** Aufgabenstellung **
Geben Sie aus dem Seitentext den Abschnitt wortgetreu aus, beginnend mit „Bei seinem Heimspiel“ und fortlaufend bis einschließlich „dazu später mehr.“.

** Seitentext **
========

Spreewald Auf Fontanes Spuren im Spreewald

Der Spreewald hat weit mehr zu bieten als die berühmten Gurken. Zurzeit ist in der Region sogar besonders viel los – dank des 200. Geburtstages des deutschen Schriftstellers Theodor Fontane.

 „Aufrecht stehend, mit einer stoischen Ruhe durch den Fließ“ – so beschrieb Fontane die Kahnfahrer im Spreewald.

„Aufrecht stehend, mit einer stoischen Ruhe durch den Fließ“ – so beschrieb Fontane die Kahnfahrer im Spreewald.

Foto: frei für TMB, Touristik-Partner, Presse/Medien/Paul Hahn

Bei seinem Heimspiel macht Theodor Fontane trotz ordentlicher Hitze mächtig Tempo. In Frack und Zylinder – samt opulentem und in Ehren ergrautem Schnäuzer – eilt der am 30. Dezember 2019 seinen 200. Geburtstag feiernde Dichter auf dem rund elf Kilometer langen Fontaneweg rund um den Ort Burg seiner Gruppe voraus. Das Dorf liegt tief im etwa 100 Kilometer südöstlich von Berlin gelegenen Spreewald – und den hat dieser große Dichter des Realismus in seinen „Wanderungen durch die Mark Brandenburg“ ja auch verewigt. Wobei das mit dem Wandern bei Fontane – zumindest im Spreewald – nicht so ganz richtig ist. Doch dazu später mehr.

========

** Bereitgestellte Angaben **
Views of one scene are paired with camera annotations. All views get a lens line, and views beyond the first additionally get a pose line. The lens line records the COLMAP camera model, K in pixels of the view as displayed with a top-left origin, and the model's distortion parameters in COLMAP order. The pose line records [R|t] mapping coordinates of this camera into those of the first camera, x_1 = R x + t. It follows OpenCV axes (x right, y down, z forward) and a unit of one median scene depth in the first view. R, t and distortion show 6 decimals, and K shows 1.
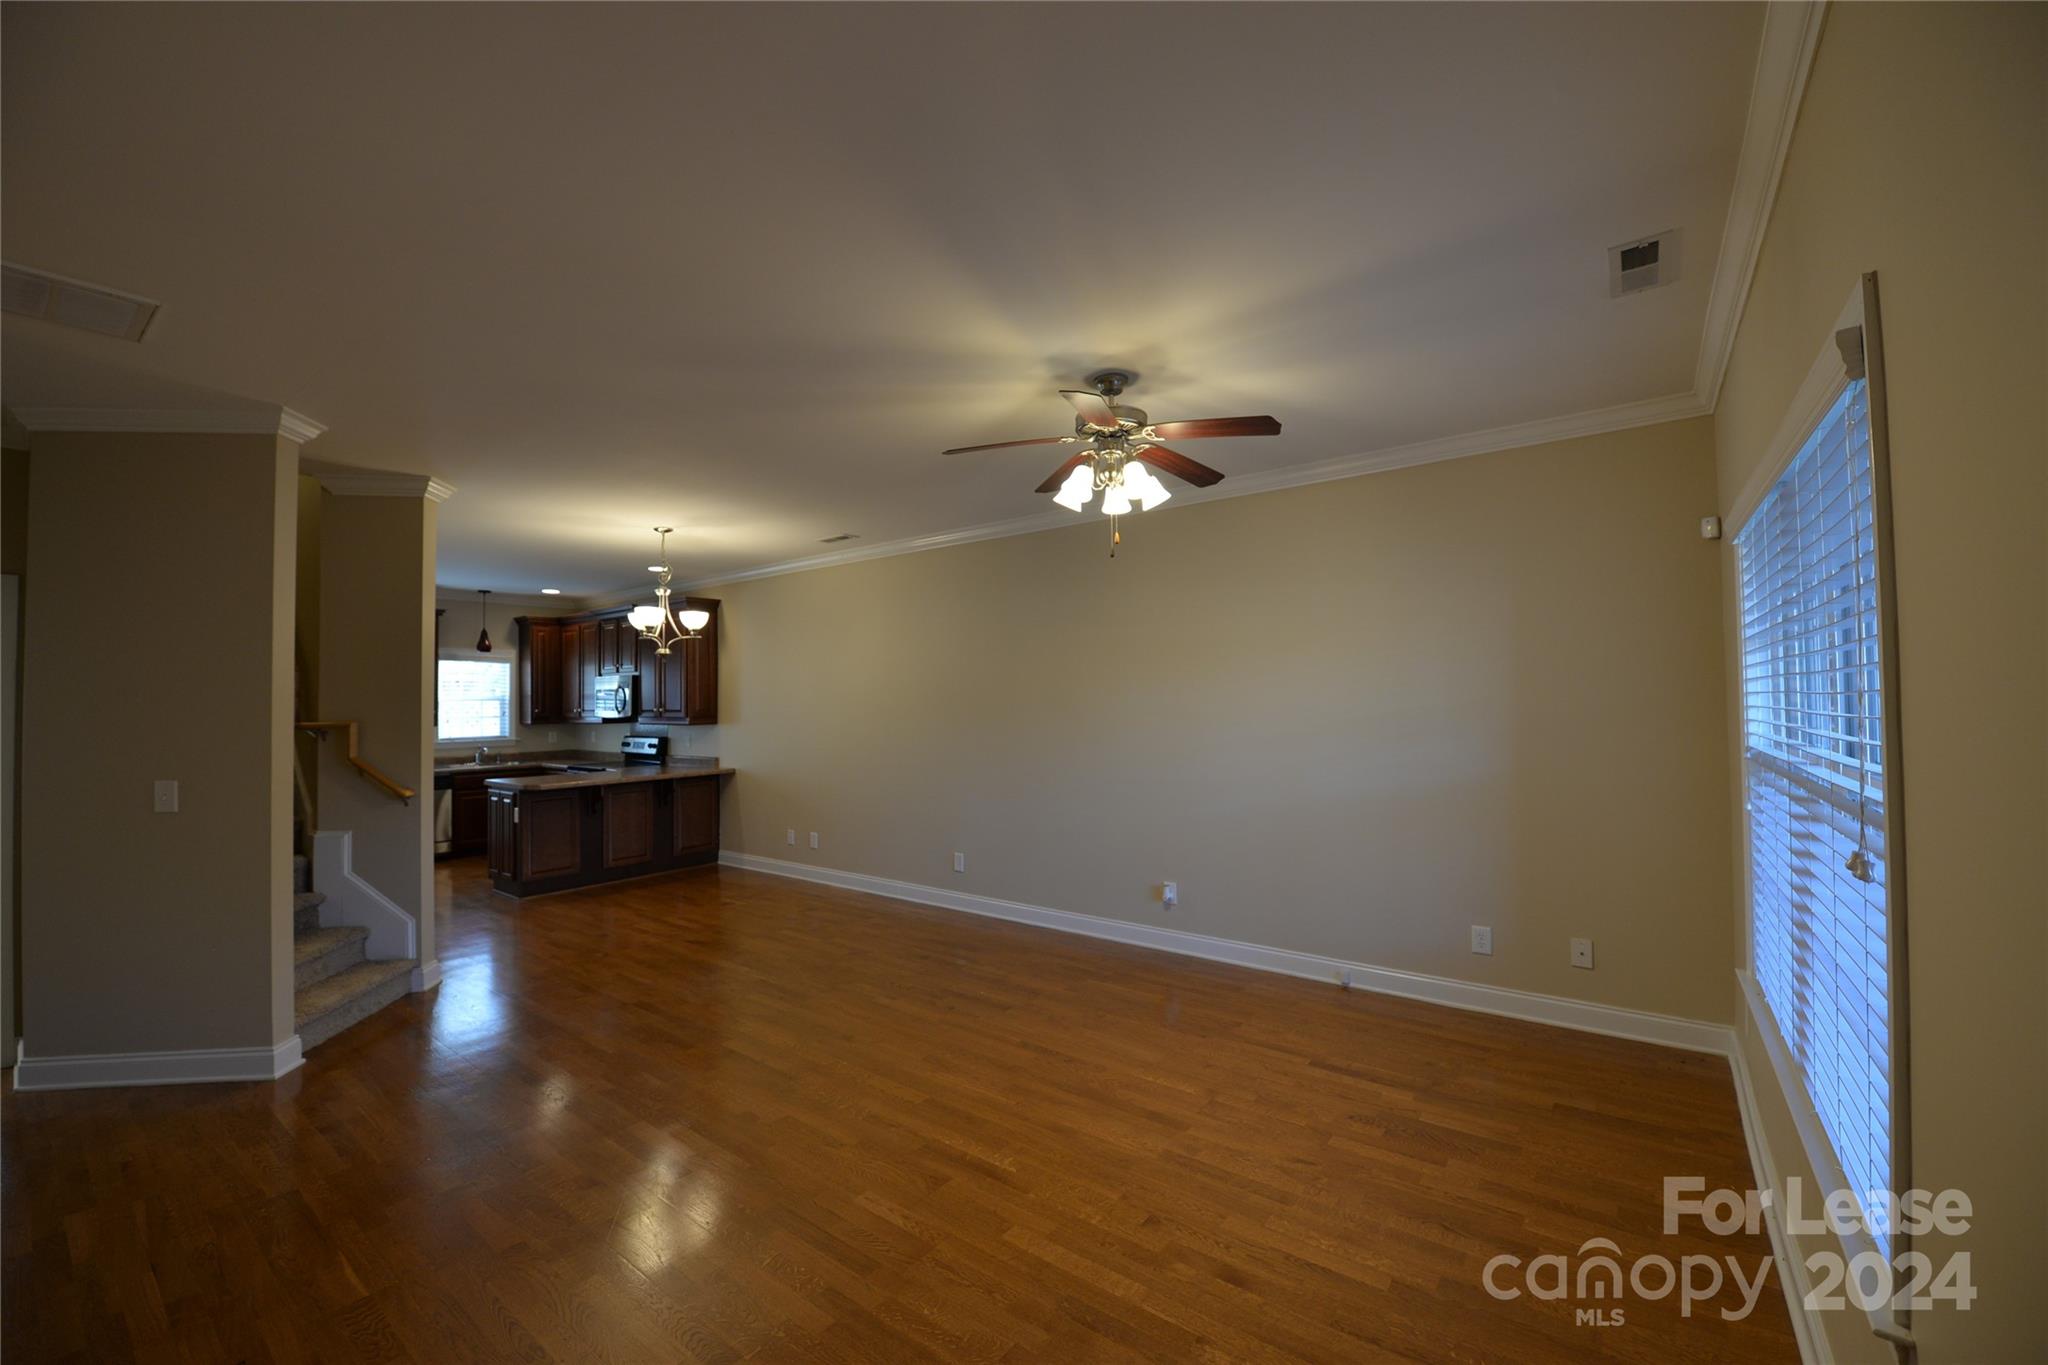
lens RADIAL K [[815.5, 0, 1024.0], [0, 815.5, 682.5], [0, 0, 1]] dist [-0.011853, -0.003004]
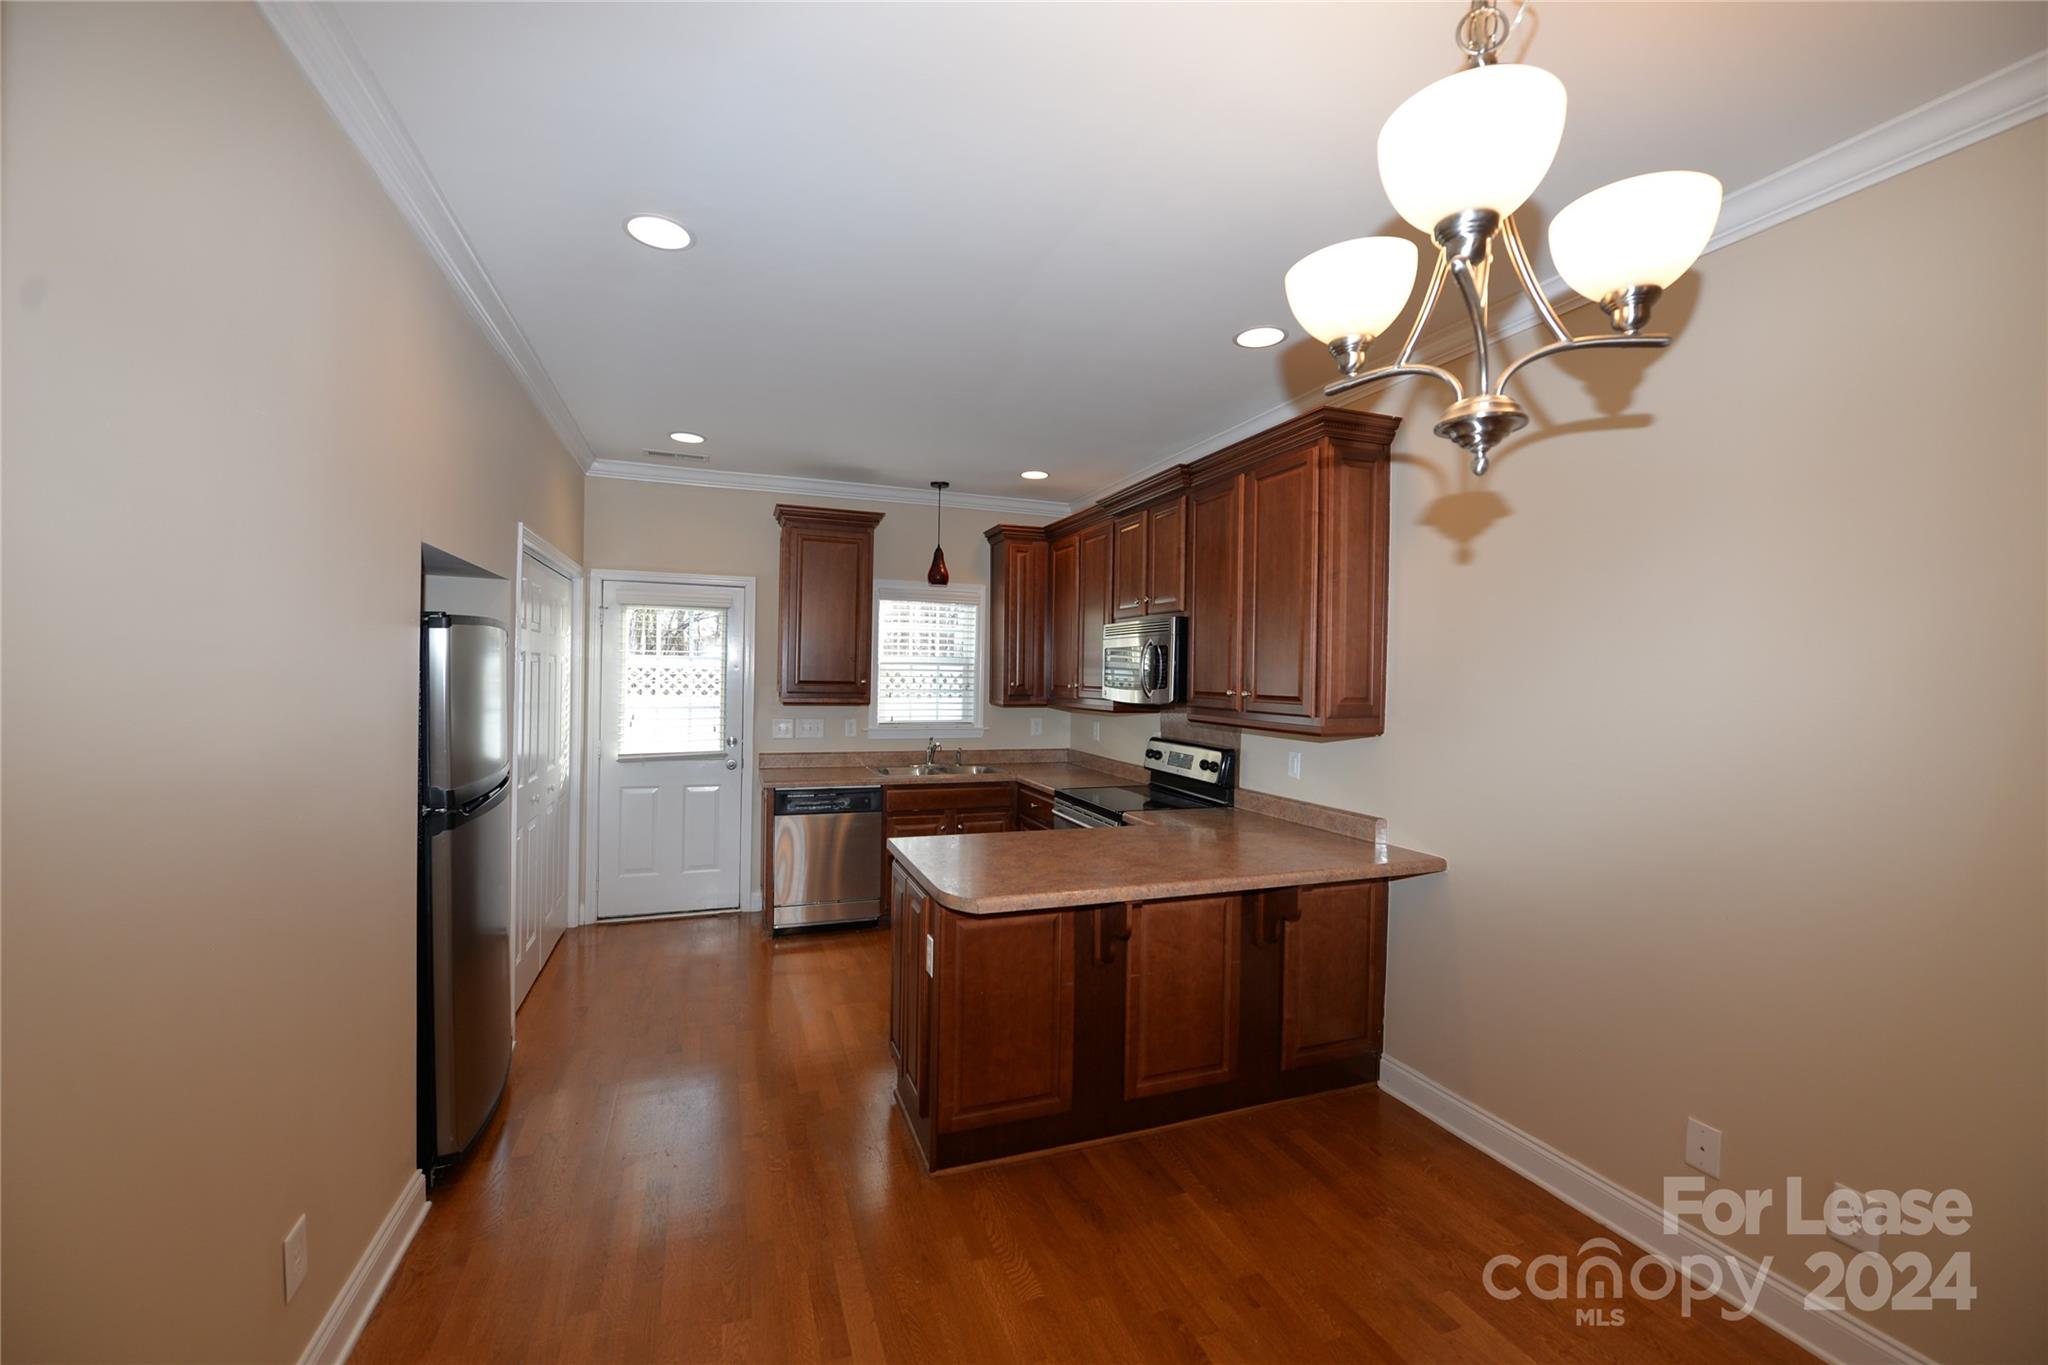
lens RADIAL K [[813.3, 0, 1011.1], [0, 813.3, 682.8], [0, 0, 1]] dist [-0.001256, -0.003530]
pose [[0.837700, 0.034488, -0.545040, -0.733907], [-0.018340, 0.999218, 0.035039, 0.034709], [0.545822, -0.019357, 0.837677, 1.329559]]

========

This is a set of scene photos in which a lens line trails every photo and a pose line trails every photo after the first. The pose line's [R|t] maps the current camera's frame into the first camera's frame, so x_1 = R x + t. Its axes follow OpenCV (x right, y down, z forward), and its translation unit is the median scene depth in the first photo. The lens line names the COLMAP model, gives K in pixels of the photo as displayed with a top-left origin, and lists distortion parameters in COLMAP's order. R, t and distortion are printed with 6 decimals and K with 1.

========

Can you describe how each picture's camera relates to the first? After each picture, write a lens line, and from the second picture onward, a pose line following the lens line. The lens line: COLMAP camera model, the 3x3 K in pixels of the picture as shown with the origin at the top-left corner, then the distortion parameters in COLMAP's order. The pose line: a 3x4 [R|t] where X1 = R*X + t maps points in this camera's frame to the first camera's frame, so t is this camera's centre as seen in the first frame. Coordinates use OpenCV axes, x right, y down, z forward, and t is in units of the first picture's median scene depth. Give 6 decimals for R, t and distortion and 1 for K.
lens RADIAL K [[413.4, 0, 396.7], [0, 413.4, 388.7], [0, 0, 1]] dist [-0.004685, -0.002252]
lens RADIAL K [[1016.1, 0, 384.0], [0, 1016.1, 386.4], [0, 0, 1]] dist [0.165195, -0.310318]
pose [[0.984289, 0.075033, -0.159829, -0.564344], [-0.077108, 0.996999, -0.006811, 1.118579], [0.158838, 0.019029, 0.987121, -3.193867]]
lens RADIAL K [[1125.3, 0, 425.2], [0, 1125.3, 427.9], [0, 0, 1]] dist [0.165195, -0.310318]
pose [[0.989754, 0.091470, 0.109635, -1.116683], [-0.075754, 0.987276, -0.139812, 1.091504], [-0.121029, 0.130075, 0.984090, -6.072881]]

========

** Lösung **
Bei seinem Heimspiel macht Theodor Fontane trotz ordentlicher Hitze mächtig Tempo. In Frack und Zylinder – samt opulentem und in Ehren ergrautem Schnäuzer – eilt der am 30. Dezember 2019 seinen 200. Geburtstag feiernde Dichter auf dem rund elf Kilometer langen Fontaneweg rund um den Ort Burg seiner Gruppe voraus. Das Dorf liegt tief im etwa 100 Kilometer südöstlich von Berlin gelegenen Spreewald – und den hat dieser große Dichter des Realismus in seinen „Wanderungen durch die Mark Brandenburg“ ja auch verewigt. Wobei das mit dem Wandern bei Fontane – zumindest im Spreewald – nicht so ganz richtig ist. Doch dazu später mehr.